In Connecticut, Sylvain De Guise is also working the pesticide angle. De Guise, an assistant professor at the University of Connecticut’s Department of Pathology and Veterinary Science, is investigating malathion toxicity (a main ingredient in one of the pesticide applications used to control mosquitoes during the West Nile virus outbreak) by conducting experimental exposures. De Guise and his UConn colleagues, funded by Connecticut Sea Grant, have found a parasitic paramoeba in most of the lobsters examined during the die-off in the western portion of the Sound. And, while the paramoeba may explain the limp and weak conditions of afflicted lobsters, De Guise wondered what other causes or conditions might have made the lobsters more susceptible to the infection, thereby contributing to the high mortality.

De Guise has conducted laboratory tests to determine lethal and sublethal effects of malathion in lobsters. "The key," says De Guise, "is knowing what to measure, when. Toxicity can vary over time due to metabolism." Malathion, for example, degraded rapidly in De Guise’s laboratory experiments (65–77 percent lost after one day; 83–96 percent lost after three days), and could never be detected in tissues of lobsters with known exposure.

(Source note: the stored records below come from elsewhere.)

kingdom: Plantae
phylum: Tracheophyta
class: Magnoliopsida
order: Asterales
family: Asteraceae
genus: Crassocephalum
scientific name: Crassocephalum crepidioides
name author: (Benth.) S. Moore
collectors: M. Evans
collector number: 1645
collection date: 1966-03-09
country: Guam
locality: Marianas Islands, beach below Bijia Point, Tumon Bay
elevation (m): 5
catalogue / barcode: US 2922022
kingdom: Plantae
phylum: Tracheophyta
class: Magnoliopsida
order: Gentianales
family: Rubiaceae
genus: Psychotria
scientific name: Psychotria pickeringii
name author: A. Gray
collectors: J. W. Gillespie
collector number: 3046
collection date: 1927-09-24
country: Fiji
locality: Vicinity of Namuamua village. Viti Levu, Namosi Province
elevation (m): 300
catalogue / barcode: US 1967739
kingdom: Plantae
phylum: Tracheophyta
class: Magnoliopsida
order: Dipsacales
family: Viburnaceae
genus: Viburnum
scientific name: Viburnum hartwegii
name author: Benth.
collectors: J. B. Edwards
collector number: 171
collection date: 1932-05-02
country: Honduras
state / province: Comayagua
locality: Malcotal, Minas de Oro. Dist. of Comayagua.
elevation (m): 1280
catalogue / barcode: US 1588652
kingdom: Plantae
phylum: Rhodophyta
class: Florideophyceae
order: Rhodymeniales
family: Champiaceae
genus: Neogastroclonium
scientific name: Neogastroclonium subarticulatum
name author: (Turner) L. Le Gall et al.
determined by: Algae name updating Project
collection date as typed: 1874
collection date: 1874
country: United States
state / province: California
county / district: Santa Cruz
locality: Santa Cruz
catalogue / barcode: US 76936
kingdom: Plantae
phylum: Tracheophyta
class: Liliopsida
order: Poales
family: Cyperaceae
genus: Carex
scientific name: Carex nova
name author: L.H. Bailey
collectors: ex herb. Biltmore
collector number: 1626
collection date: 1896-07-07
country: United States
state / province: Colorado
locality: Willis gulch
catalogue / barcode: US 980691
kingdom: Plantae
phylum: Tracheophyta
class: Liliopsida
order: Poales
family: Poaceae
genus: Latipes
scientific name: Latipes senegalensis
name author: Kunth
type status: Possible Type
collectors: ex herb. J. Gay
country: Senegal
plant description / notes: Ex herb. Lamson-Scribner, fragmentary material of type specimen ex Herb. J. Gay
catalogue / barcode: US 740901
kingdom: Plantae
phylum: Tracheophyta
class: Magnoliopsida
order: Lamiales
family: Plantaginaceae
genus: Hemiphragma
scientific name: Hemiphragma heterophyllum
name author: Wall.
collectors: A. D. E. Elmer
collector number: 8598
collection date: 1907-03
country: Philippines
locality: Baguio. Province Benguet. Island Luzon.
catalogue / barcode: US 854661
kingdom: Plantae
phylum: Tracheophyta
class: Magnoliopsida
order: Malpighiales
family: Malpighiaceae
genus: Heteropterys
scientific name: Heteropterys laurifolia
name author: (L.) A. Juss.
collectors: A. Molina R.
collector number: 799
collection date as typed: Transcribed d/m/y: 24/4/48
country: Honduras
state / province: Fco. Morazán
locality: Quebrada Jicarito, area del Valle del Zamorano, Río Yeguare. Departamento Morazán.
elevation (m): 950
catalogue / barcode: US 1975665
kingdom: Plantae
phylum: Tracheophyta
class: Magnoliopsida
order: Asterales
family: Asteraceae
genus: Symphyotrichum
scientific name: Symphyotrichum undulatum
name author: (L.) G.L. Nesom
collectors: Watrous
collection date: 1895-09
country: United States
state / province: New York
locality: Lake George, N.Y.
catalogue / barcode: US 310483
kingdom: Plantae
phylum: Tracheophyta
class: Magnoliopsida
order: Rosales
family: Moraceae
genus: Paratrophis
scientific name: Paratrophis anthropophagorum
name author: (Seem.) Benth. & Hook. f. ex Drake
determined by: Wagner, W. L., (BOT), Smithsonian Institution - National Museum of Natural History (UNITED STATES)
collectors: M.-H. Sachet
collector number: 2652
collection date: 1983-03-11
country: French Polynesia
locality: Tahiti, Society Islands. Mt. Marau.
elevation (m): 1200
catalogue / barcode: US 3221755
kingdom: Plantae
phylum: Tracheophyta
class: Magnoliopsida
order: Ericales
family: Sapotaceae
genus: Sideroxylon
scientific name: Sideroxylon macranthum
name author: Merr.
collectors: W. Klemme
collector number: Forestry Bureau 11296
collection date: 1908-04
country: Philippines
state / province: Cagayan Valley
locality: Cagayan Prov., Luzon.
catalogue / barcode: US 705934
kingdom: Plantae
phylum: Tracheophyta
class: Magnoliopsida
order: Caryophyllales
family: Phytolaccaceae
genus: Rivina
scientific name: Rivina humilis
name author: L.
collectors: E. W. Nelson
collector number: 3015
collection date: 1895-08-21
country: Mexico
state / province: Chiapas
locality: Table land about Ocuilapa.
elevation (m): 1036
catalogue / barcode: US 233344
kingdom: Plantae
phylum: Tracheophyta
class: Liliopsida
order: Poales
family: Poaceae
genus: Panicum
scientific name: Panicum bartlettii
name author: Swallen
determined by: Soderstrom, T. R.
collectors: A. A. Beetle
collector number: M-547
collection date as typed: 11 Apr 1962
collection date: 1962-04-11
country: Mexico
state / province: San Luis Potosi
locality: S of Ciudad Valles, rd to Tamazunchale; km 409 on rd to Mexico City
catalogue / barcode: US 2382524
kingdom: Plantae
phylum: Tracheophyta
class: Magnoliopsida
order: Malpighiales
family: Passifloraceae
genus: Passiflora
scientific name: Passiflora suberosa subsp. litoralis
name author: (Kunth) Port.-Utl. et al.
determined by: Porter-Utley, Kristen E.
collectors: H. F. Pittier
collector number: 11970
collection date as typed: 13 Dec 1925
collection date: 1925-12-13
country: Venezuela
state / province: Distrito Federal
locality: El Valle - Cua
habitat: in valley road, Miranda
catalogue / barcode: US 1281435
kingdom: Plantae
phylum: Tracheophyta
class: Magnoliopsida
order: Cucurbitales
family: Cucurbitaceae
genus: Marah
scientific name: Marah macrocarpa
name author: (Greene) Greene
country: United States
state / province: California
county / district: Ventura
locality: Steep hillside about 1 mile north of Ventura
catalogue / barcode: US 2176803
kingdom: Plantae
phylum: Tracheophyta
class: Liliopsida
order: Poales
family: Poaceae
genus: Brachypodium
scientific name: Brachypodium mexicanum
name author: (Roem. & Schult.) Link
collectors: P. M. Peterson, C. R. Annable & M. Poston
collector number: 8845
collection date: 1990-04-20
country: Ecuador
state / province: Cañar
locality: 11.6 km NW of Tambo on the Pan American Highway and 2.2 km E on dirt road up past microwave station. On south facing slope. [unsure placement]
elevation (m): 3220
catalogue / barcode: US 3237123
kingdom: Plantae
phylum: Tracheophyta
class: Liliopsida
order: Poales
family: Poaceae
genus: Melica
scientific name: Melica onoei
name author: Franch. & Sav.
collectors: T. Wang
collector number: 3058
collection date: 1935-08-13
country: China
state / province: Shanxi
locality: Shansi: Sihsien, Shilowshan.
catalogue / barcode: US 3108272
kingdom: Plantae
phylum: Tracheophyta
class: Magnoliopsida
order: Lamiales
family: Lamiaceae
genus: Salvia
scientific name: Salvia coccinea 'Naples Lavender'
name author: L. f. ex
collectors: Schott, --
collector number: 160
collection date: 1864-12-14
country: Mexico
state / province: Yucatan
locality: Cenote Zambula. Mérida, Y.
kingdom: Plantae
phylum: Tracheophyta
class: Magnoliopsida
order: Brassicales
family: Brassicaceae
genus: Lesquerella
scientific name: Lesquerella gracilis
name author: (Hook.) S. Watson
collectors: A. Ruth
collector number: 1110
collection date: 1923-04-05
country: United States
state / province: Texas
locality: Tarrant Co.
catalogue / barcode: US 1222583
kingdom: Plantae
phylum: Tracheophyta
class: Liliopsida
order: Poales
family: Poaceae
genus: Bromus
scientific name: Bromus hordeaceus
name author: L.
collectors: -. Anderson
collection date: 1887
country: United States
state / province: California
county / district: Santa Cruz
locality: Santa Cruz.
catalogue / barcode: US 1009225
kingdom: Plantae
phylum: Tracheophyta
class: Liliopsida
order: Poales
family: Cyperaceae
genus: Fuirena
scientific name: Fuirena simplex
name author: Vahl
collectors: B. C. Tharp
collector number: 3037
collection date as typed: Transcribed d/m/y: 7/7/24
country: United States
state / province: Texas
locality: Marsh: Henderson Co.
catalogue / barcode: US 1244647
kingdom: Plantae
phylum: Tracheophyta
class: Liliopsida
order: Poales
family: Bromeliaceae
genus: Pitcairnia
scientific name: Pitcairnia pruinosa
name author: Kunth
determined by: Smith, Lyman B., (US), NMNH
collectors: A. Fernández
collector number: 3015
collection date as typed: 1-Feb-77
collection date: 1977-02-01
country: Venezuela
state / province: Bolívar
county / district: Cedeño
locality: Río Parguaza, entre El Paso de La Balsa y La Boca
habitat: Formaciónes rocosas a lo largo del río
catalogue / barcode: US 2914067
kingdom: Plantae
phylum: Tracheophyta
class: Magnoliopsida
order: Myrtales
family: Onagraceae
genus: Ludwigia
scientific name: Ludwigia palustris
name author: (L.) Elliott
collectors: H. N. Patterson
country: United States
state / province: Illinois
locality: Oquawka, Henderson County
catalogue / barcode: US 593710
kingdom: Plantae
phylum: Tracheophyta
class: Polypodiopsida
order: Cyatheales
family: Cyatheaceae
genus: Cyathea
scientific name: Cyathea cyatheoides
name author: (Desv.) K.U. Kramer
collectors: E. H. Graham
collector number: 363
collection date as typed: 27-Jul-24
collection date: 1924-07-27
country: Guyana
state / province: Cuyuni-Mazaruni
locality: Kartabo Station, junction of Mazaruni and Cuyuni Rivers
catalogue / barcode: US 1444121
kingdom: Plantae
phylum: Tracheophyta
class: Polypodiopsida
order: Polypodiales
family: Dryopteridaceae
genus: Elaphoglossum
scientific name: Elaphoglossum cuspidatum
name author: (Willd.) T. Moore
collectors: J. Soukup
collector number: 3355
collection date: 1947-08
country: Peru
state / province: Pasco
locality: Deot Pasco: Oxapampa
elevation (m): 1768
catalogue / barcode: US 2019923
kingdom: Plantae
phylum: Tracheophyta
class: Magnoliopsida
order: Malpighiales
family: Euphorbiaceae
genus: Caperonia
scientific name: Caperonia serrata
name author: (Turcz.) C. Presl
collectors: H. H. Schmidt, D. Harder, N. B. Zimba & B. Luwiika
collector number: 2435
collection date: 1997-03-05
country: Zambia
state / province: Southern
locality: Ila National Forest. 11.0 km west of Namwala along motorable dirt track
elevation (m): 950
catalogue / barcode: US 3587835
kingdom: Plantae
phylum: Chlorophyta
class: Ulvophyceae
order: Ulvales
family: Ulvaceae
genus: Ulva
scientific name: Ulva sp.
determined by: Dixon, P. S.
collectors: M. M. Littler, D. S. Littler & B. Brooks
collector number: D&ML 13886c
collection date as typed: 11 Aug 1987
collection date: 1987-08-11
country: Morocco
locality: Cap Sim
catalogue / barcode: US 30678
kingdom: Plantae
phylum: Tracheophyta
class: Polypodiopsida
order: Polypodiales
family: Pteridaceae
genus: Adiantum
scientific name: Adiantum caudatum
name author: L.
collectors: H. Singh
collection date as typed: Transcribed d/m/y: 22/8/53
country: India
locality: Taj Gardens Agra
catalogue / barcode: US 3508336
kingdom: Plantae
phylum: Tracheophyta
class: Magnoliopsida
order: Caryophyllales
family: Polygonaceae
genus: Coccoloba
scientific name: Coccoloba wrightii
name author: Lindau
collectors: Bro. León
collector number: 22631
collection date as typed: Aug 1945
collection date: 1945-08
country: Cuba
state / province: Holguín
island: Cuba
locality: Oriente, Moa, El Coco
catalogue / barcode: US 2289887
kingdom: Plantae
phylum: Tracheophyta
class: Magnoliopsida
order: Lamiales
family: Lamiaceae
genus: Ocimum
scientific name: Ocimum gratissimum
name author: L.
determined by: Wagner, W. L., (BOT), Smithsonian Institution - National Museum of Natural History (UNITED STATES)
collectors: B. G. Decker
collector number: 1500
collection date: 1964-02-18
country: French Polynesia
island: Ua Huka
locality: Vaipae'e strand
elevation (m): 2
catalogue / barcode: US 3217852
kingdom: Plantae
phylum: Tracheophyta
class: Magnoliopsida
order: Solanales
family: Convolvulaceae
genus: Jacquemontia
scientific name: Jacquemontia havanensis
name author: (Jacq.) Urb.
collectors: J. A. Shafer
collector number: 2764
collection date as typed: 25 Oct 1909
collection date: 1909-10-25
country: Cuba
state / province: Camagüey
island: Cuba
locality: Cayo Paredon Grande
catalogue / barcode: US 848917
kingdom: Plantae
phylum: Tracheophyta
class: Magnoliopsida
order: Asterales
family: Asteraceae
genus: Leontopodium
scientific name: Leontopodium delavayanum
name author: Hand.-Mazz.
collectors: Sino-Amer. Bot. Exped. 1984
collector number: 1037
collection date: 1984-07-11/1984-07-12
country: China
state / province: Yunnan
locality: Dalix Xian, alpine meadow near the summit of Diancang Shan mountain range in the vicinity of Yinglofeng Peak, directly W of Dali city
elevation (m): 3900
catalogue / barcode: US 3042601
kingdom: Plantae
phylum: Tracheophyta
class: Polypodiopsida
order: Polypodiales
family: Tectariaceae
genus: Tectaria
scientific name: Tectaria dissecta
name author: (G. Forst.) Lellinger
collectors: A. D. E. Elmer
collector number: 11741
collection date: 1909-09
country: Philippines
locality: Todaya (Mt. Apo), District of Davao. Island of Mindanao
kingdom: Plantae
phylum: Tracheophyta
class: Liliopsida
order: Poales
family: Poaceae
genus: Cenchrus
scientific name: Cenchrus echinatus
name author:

De Guise’s preliminary results establish a relationship between exposure and lobster susceptibility. "It appears that exposure to relatively low concentrations of malathion can affect lobster defense mechanisms, even with rapidly decreasing water concentrations," he says.

Future of Lobster Fishery

While the effects of the die-offs associated with the parasitic paramoeba continue to be felt in the Sound, shell disease has also afflicted lobster populations outside the Sound, primarily in Rhode Island, Massachusetts, and now, New Hampshire waters.

Estrella says this could mean one of three things. "Literature shows that shell disease occurs throughout the lobster’s range. We could be seeing a normal migration pattern in the disease itself, or it could be that the causative agent is moving. Another possibility," he says, "is that it could be both."

Throughout their range lobsters are labeled by the National Marine Fisheries Service as overfished. "Lobsters were once fished in a broader range," Estrella points out. "Now we are catching animals closer and closer to minimum size. This is now the case in the offshore environment as well as inshore: the size range has truncated." What this means, he explains, is that egg production responsibility is placed on the juvenile females in the population.

"What we have out there is like walking into a town with only teenagers, no older people," says Estrella. "This implies that we are dealing with a resource on the edge. It doesn’t take much of a change in environmental cues to sour the resource."